According to CoinDance, the weekly LocalBitcoins chart revealed that the Russian Ruble [RUB] recorded towering volumes, even after the June 1 cash-exodus announcement. With many expecting a drop in volume, other top countries have also seen the absence of an immediate plummet, with Moscow being the stand-out.
The first week of June saw a notable high of RUB 1,174 million in volume owing to the native currency, while the aftershock of the announcement dropped the same down by to RUB 1,104 million by the second week. The next two weeks saw the volume surge back to its May 2019 heights, with the week beginning on June 22 recording a volume of RUB 1,188 million in volume.
On the basis of the above data, Russia is indeed a positive LocalBitcoins market.
The Finnish exchange has also been popular in South America, with its weekly volumes doing exceedingly well in the markets of Colombia, Venezuela, Peru, Chile, and Argentina, with Brazil, the only Latin American country left-out.
Buenos Aries saw its weekly volume from the initial weeks of June to mid-June drop from $13.71 million to $10.53 million, following the cash-removal announcement. In terms of the Colombian Peso, CoinDance stated that the number for the same was $9.98 billion towards the close of May 2018, and dropped to $7.16 billion by the first week of June. However, the same has since stabilized to stand at $9.2 billion.

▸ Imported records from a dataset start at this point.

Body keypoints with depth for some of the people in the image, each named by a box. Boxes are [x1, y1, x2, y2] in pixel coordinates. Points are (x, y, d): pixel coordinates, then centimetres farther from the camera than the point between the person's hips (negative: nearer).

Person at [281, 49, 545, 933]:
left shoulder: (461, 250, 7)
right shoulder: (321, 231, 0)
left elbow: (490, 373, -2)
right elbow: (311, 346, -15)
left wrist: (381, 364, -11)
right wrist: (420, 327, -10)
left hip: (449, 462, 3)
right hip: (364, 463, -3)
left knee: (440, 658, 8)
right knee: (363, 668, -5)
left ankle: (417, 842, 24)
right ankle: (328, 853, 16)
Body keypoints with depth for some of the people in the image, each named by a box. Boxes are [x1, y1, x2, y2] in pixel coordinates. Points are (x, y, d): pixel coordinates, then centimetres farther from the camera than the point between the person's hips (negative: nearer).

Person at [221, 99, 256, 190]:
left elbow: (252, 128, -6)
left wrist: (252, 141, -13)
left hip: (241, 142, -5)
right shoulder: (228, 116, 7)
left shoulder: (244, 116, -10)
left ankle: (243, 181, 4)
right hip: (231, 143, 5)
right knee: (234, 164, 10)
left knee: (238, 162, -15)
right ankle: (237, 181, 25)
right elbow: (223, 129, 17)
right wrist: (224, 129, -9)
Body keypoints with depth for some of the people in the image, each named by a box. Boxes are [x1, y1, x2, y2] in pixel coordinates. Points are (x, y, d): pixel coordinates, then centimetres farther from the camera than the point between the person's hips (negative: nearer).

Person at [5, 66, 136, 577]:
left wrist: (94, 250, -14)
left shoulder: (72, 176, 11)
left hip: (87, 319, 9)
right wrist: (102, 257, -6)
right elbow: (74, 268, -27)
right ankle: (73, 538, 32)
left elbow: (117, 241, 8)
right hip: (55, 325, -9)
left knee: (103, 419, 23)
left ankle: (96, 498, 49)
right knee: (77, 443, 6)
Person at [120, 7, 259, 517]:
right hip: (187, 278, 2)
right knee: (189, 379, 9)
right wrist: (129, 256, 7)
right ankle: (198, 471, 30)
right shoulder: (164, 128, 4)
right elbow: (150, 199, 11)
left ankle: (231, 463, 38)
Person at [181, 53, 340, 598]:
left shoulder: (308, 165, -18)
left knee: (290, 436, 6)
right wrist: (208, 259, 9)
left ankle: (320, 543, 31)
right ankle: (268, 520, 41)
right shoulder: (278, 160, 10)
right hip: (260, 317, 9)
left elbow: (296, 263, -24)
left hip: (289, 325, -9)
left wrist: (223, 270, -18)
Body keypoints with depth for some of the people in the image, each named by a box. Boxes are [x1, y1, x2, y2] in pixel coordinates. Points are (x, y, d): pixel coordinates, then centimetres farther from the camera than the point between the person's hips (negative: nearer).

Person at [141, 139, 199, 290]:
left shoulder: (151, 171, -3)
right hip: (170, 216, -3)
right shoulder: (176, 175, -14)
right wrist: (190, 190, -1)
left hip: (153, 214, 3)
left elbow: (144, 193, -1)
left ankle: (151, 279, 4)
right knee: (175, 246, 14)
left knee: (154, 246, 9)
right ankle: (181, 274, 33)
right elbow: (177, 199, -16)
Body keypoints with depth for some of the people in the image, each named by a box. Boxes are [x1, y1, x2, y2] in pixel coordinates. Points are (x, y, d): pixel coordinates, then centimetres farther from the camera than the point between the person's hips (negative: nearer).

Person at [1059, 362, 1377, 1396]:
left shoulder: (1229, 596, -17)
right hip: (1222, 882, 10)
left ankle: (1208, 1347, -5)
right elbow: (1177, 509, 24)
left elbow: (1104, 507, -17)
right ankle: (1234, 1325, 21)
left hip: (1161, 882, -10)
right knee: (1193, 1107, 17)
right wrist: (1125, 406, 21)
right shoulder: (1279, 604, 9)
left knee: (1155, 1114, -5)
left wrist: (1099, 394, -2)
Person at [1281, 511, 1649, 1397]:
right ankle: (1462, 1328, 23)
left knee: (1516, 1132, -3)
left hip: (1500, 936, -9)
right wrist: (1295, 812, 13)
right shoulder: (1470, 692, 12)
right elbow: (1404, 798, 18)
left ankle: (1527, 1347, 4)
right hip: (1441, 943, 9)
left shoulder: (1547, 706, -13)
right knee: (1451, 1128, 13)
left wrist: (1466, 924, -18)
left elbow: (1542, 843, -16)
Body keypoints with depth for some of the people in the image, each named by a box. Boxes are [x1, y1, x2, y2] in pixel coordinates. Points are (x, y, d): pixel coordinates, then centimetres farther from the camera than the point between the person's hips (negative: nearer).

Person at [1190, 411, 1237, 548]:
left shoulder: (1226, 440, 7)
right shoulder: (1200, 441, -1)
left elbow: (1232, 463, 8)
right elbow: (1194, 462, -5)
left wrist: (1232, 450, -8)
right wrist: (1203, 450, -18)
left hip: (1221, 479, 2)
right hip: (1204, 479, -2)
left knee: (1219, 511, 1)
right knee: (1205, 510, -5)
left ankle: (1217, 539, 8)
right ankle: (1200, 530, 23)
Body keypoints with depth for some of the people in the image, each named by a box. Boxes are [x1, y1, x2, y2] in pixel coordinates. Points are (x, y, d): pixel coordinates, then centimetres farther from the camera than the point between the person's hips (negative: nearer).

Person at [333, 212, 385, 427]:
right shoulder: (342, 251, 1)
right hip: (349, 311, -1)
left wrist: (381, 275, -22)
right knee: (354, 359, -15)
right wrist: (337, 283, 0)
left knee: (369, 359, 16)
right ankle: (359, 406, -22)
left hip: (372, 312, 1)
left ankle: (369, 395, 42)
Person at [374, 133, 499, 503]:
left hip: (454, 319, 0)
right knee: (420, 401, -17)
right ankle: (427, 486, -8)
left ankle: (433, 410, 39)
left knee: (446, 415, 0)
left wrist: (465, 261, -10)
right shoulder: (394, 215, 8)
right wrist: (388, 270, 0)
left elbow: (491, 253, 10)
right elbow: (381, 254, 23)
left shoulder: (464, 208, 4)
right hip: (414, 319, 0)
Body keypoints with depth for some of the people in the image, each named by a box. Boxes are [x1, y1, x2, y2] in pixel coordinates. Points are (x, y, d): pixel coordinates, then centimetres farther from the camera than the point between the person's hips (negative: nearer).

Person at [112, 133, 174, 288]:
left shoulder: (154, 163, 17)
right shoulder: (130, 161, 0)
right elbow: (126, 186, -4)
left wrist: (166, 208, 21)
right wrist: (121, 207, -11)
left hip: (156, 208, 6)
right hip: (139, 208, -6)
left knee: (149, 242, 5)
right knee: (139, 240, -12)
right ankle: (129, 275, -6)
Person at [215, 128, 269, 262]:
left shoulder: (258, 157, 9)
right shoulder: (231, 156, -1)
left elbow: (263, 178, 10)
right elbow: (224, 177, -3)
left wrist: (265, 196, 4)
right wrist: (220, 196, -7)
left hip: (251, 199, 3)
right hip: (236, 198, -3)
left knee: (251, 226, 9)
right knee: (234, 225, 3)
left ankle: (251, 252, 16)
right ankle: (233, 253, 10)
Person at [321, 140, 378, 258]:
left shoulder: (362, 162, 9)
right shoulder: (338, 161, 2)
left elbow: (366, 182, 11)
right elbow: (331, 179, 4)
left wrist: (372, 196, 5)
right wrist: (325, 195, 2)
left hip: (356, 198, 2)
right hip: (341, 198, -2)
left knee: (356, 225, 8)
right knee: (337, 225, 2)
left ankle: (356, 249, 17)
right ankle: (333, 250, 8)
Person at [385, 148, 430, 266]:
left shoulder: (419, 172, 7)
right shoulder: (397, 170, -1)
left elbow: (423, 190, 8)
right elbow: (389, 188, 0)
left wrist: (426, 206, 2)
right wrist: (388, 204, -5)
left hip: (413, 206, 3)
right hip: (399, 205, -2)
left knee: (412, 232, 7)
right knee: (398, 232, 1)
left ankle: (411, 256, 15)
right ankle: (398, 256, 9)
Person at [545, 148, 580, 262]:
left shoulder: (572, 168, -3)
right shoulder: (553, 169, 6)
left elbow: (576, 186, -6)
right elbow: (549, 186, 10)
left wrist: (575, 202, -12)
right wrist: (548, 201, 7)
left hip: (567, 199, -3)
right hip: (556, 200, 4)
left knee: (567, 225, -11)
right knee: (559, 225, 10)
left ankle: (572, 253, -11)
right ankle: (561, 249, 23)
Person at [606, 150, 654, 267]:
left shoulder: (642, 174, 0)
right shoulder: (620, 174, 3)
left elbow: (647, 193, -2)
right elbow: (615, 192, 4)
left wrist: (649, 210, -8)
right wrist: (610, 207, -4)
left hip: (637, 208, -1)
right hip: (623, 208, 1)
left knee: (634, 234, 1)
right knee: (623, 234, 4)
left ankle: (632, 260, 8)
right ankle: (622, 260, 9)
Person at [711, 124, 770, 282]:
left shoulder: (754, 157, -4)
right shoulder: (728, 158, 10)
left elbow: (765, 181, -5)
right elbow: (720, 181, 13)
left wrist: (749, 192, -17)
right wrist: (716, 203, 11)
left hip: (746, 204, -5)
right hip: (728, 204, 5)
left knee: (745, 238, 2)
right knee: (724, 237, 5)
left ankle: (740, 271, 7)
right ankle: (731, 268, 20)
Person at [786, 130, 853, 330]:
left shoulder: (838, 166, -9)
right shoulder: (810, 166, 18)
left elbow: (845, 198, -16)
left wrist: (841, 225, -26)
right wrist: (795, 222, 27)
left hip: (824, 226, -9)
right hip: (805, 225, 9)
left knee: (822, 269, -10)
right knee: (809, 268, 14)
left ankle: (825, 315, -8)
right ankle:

LocalBitcoins began mulling the possibility of phasing out fiat currency trades following its inclusion under the supervision of Finland’s financial watchdog, the Financial Supervisory Authority [FSA] in March 2019. This inclusion was made days after Finnish legislators stated that cryptocurrency-based assets would be given legal status under the law. However, the act will officially come into force later in November 2019.
Additionally, several changes were made to the country’s Anti Money Laundering [AML] laws and Countering Financial Terrorism Act [CTF], which would require the exchange to follow the stated guidelines.